Une société de presse embauche un journaliste. Pour justifier de sa qualité et lui donner accès à certains dispositifs (accès presse lors d'événements, contrats spécifiques, affiliation à la sécurité sociale des journalistes, etc.), le service RH lui demande sa carte d'identité de journaliste professionnel délivrée par l'administration. Quelques années plus tard, à son départ à la retraite, il sollicite auprès de l'autorité compétente la carte de journaliste professionnel honoraire — délivrée selon les modalités prévues par le décret — pour continuer à bénéficier d'une reconnaissance officielle lors d'invitations presse.

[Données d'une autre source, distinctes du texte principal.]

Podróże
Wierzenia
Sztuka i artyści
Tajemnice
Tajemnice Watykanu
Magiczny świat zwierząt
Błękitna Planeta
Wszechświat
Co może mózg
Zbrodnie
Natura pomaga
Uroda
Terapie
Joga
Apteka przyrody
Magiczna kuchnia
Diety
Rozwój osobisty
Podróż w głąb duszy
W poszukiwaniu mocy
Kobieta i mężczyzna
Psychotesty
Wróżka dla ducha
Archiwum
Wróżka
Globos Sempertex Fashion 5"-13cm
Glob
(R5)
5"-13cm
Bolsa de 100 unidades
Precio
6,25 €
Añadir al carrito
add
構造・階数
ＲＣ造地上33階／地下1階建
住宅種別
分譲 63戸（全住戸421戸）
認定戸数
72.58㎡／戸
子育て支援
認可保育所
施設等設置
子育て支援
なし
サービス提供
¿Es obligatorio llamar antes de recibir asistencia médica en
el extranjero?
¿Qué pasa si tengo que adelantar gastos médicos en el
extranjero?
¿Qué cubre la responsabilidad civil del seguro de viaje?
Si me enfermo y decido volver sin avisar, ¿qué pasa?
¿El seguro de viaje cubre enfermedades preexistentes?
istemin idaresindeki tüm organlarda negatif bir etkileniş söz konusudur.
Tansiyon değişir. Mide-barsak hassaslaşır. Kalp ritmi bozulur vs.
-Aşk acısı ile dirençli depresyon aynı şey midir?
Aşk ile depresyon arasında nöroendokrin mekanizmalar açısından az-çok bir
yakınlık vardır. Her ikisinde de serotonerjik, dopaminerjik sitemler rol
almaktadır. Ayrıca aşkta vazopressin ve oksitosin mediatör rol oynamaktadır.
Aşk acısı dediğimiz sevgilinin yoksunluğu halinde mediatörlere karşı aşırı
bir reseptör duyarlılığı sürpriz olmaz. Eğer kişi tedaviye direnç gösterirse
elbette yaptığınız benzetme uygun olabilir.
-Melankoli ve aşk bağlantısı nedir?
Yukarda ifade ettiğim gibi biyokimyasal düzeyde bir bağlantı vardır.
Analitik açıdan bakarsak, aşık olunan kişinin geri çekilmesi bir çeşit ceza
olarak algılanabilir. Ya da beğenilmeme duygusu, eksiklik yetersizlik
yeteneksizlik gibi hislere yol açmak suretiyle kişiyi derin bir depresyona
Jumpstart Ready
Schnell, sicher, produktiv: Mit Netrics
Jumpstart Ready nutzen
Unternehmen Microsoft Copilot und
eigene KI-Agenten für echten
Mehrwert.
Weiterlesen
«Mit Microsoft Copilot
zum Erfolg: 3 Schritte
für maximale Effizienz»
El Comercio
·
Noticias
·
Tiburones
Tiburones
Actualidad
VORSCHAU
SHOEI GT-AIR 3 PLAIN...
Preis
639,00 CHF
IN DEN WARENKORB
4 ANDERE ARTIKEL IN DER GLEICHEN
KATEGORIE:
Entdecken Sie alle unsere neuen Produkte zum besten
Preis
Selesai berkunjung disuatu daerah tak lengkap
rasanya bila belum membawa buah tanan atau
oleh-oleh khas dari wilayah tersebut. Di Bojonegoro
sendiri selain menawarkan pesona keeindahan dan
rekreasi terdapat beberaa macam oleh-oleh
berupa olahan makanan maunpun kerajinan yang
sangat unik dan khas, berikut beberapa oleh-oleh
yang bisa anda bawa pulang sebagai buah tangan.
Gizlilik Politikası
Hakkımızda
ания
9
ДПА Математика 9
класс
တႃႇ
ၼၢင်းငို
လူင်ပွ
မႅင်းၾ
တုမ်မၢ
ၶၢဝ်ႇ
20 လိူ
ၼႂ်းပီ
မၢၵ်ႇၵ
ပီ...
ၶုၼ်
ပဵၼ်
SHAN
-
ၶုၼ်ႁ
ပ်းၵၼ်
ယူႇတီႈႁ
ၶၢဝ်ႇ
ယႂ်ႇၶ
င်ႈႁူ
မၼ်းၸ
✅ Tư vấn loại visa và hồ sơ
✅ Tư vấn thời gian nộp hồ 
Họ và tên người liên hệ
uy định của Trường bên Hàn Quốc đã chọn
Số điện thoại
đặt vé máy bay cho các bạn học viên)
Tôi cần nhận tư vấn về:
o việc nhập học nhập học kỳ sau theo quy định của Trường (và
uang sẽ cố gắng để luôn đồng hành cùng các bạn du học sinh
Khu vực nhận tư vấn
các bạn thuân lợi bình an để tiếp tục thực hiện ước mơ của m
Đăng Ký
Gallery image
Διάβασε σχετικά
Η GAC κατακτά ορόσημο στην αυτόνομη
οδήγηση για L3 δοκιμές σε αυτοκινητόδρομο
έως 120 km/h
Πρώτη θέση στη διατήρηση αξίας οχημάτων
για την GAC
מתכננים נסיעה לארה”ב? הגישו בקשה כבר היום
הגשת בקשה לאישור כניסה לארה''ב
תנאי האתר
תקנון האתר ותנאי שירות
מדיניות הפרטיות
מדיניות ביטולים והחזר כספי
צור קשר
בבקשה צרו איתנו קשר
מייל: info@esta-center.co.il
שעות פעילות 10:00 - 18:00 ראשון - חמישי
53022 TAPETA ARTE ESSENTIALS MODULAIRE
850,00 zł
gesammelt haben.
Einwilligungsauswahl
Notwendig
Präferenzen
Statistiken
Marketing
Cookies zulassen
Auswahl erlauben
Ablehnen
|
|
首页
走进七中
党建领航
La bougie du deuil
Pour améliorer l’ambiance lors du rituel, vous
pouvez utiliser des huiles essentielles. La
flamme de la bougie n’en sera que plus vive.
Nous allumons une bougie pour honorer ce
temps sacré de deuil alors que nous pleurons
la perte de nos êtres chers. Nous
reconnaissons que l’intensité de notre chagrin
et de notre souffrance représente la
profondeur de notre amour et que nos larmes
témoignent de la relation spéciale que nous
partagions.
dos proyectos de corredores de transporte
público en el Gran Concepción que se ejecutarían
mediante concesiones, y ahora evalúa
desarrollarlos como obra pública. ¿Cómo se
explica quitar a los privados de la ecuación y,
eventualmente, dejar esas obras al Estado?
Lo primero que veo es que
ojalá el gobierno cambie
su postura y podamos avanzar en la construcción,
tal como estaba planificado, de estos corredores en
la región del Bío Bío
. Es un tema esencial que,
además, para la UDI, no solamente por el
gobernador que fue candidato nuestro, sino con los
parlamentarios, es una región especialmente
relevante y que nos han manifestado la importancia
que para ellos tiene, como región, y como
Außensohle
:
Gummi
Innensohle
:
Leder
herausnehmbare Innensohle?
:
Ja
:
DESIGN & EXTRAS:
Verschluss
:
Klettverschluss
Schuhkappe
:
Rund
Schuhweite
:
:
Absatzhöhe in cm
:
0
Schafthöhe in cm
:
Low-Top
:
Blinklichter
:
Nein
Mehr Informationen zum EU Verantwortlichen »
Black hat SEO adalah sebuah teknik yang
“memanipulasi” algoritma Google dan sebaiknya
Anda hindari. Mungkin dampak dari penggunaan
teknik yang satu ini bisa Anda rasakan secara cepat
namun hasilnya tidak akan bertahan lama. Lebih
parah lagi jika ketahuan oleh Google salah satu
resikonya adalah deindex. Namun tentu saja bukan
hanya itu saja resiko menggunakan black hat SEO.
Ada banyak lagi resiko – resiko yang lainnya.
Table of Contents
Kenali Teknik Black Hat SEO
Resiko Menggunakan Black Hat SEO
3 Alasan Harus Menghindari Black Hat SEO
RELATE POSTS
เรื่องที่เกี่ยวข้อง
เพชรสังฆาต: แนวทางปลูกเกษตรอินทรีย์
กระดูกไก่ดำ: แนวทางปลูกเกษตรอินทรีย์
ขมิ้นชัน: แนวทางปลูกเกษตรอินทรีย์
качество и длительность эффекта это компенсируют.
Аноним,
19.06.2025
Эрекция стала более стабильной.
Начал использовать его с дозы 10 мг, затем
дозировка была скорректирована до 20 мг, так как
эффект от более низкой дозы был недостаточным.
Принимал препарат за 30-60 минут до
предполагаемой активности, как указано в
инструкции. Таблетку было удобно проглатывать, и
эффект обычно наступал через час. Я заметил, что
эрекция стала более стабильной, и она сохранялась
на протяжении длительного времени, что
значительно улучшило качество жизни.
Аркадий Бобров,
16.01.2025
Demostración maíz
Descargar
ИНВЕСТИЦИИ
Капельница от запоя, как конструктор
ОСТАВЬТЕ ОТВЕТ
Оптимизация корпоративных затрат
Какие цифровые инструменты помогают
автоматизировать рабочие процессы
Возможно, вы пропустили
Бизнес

- La carte d'identité de journaliste professionnel est un document officiel institué par la loi, mais ses conditions pratiques (délivrance, durée, annulation, formes) sont fixées par décret en Conseil d'État.
- Le décret précise qui peut obtenir la carte, la procédure d'attribution, la durée de validité et les causes et modalités d'annulation (mesures administratives encadrées).
- L'ancien journaliste peut, sous conditions prévues par le même décret, obtenir une carte de journaliste professionnel honoraire – il s'agit d'une reconnaissance administrative pour les anciens titulaires.
- La carte constitue une preuve officielle du statut de journaliste professionnel utile vis‑à‑vis des employeurs, organisateurs d'événements, administrations et tiers.
- L'annulation de la carte relève d'une procédure réglementée : elle doit respecter les conditions et formes prévues par le décret et peut donner lieu, en cas de litige, à un recours devant les juridictions administratives.
- La loi renvoie au pouvoir réglementaire (Conseil d'État) : pour connaître les détails pratiques et les effets exacts (droits attachés, incidences sur la protection sociale, etc.), il faut consulter le décret d'application correspondant.